En priorité, j’attends que de nombreux hommes et de nombreuses femmes se mobilisent pour revendiquer une égalité salariale qui, pour l’instant, n’est que théorique. Que cette inégalité perdure encore et toujours est selon moi inadmissible.
- Selon vous, qu’est-ce qui pourrait motiver davantage de femmes à se mobiliser en politique?

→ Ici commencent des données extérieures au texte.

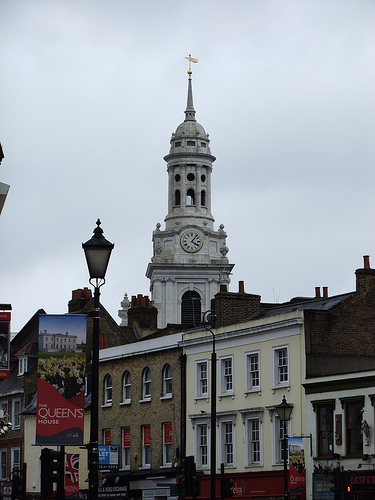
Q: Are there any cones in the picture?
A: No, there are no cones.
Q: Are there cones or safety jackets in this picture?
A: No, there are no cones or safety jackets.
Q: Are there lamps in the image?
A: Yes, there is a lamp.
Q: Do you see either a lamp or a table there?
A: Yes, there is a lamp.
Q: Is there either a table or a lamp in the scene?
A: Yes, there is a lamp.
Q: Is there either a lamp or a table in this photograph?
A: Yes, there is a lamp.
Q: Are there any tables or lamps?
A: Yes, there is a lamp.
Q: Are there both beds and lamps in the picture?
A: No, there is a lamp but no beds.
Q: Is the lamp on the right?
A: Yes, the lamp is on the right of the image.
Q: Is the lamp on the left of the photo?
A: No, the lamp is on the right of the image.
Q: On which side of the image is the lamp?
A: The lamp is on the right of the image.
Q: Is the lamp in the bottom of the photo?
A: Yes, the lamp is in the bottom of the image.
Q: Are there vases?
A: No, there are no vases.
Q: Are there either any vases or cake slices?
A: No, there are no vases or cake slices.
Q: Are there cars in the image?
A: No, there are no cars.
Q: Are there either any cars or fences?
A: No, there are no cars or fences.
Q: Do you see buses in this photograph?
A: No, there are no buses.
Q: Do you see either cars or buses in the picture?
A: No, there are no buses or cars.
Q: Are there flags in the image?
A: Yes, there is a flag.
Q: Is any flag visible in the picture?
A: Yes, there is a flag.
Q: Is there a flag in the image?
A: Yes, there is a flag.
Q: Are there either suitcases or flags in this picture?
A: Yes, there is a flag.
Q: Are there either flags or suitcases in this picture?
A: Yes, there is a flag.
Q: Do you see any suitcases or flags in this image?
A: Yes, there is a flag.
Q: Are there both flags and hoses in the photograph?
A: No, there is a flag but no hoses.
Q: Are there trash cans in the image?
A: No, there are no trash cans.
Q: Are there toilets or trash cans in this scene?
A: No, there are no trash cans or toilets.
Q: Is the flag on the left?
A: Yes, the flag is on the left of the image.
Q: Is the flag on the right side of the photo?
A: No, the flag is on the left of the image.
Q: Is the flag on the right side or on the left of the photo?
A: The flag is on the left of the image.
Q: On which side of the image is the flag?
A: The flag is on the left of the image.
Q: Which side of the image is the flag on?
A: The flag is on the left of the image.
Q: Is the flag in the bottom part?
A: Yes, the flag is in the bottom of the image.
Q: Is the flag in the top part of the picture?
A: No, the flag is in the bottom of the image.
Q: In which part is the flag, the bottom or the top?
A: The flag is in the bottom of the image.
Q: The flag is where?
A: The flag is on the road.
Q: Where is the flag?
A: The flag is on the road.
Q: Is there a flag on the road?
A: Yes, there is a flag on the road.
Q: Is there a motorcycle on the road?
A: No, there is a flag on the road.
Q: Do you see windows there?
A: Yes, there are windows.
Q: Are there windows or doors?
A: Yes, there are windows.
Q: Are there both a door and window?
A: No, there are windows but no doors.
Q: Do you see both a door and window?
A: No, there are windows but no doors.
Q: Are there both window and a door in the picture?
A: No, there are windows but no doors.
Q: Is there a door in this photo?
A: No, there are no doors.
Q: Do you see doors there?
A: No, there are no doors.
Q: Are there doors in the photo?
A: No, there are no doors.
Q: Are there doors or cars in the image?
A: No, there are no doors or cars.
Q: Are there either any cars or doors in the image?
A: No, there are no doors or cars.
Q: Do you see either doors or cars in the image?
A: No, there are no doors or cars.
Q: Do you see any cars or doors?
A: No, there are no doors or cars.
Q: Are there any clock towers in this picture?
A: Yes, there is a clock tower.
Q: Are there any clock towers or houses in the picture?
A: Yes, there is a clock tower.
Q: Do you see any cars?
A: No, there are no cars.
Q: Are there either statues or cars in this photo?
A: No, there are no cars or statues.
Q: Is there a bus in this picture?
A: No, there are no buses.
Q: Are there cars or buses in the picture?
A: No, there are no buses or cars.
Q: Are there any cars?
A: No, there are no cars.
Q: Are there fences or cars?
A: No, there are no cars or fences.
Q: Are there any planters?
A: No, there are no planters.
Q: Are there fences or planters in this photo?
A: No, there are no planters or fences.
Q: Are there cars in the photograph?
A: No, there are no cars.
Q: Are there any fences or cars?
A: No, there are no cars or fences.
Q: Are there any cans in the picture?
A: No, there are no cans.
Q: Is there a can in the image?
A: No, there are no cans.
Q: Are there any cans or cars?
A: No, there are no cans or cars.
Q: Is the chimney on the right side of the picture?
A: Yes, the chimney is on the right of the image.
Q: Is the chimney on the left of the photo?
A: No, the chimney is on the right of the image.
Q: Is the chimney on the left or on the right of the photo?
A: The chimney is on the right of the image.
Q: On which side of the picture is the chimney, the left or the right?
A: The chimney is on the right of the image.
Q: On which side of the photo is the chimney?
A: The chimney is on the right of the image.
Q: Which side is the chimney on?
A: The chimney is on the right of the image.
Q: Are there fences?
A: No, there are no fences.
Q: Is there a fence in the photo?
A: No, there are no fences.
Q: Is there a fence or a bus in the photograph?
A: No, there are no fences or buses.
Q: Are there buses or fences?
A: No, there are no fences or buses.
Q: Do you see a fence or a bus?
A: No, there are no fences or buses.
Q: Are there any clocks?
A: Yes, there is a clock.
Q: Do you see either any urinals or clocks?
A: Yes, there is a clock.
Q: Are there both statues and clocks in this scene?
A: No, there is a clock but no statues.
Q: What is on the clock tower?
A: The clock is on the clock tower.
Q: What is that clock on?
A: The clock is on the clock tower.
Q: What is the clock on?
A: The clock is on the clock tower.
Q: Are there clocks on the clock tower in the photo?
A: Yes, there is a clock on the clock tower.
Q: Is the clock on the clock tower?
A: Yes, the clock is on the clock tower.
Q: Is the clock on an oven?
A: No, the clock is on the clock tower.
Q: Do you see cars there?
A: No, there are no cars.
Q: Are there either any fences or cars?
A: No, there are no cars or fences.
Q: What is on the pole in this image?
A: The sign is on the pole.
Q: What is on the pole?
A: The sign is on the pole.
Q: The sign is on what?
A: The sign is on the pole.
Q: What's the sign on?
A: The sign is on the pole.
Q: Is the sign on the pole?
A: Yes, the sign is on the pole.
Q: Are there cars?
A: No, there are no cars.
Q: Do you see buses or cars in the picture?
A: No, there are no cars or buses.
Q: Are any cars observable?
A: No, there are no cars.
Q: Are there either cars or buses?
A: No, there are no cars or buses.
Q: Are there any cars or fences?
A: No, there are no cars or fences.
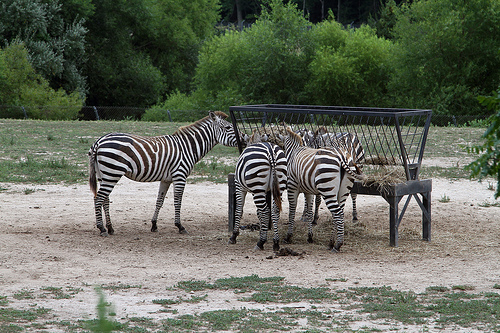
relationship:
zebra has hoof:
[78, 110, 253, 240] [98, 228, 111, 239]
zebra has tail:
[78, 110, 253, 240] [84, 143, 101, 200]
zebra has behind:
[78, 110, 253, 240] [89, 130, 120, 183]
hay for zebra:
[247, 125, 297, 144] [78, 110, 253, 240]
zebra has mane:
[78, 110, 253, 240] [170, 104, 230, 135]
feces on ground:
[266, 244, 305, 264] [4, 121, 500, 333]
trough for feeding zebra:
[227, 99, 439, 258] [78, 110, 253, 240]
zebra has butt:
[227, 128, 292, 255] [243, 145, 291, 196]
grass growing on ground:
[168, 276, 215, 295] [4, 121, 500, 333]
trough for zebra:
[227, 99, 439, 258] [78, 110, 253, 240]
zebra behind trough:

Pour moi, c’est le cumul des charges évoqué plus haut qui peut les retenir. Une femme est encore trop souvent considérée comme carriériste, ambitieuse et égoïste si elle décide de s’engager politiquement ou d’avoir un métier qui demande une grande implication en temps au “détriment” de sa vie familiale. Les femmes se sentent souvent coupables de “délaisser” leurs enfants pour s’impliquer dans notre société alors que c’est beaucoup moins compliqué pour un homme qui sera plus facilement admiré pour être capable de jongler entre vie professionnelle, vie politique et vie familiale. C’est ce genre de clichés qui sont des freins pour les femmes à mon avis.
- Avez-vous le sentiment que les mécanismes de discrimination patriarcaux s’appliquent à vous ou à d’autres dans les lieux où vous militez (parti politique, syndicat, parlement, etc.) et si oui de quelle manière ?
Je ne le ressens pas personnellement mais, comme déjà dit, je trouve que les femmes sont trop souvent jugées sur des critères n’ayant rien à voir avec leurs réelles capacités ou manque de capacités. Elles sont facilement jugées sur leur féminité (trop fragiles, trop naïves, etc.) ou leur absence de féminité (pas assez sensibles, pas assez sexy parce que s’affirmer manquerait de séduction pour certains) quand elles cherchent à faire entendre leur opinion. Je trouve que le sexisme est encore très présent de manière générale.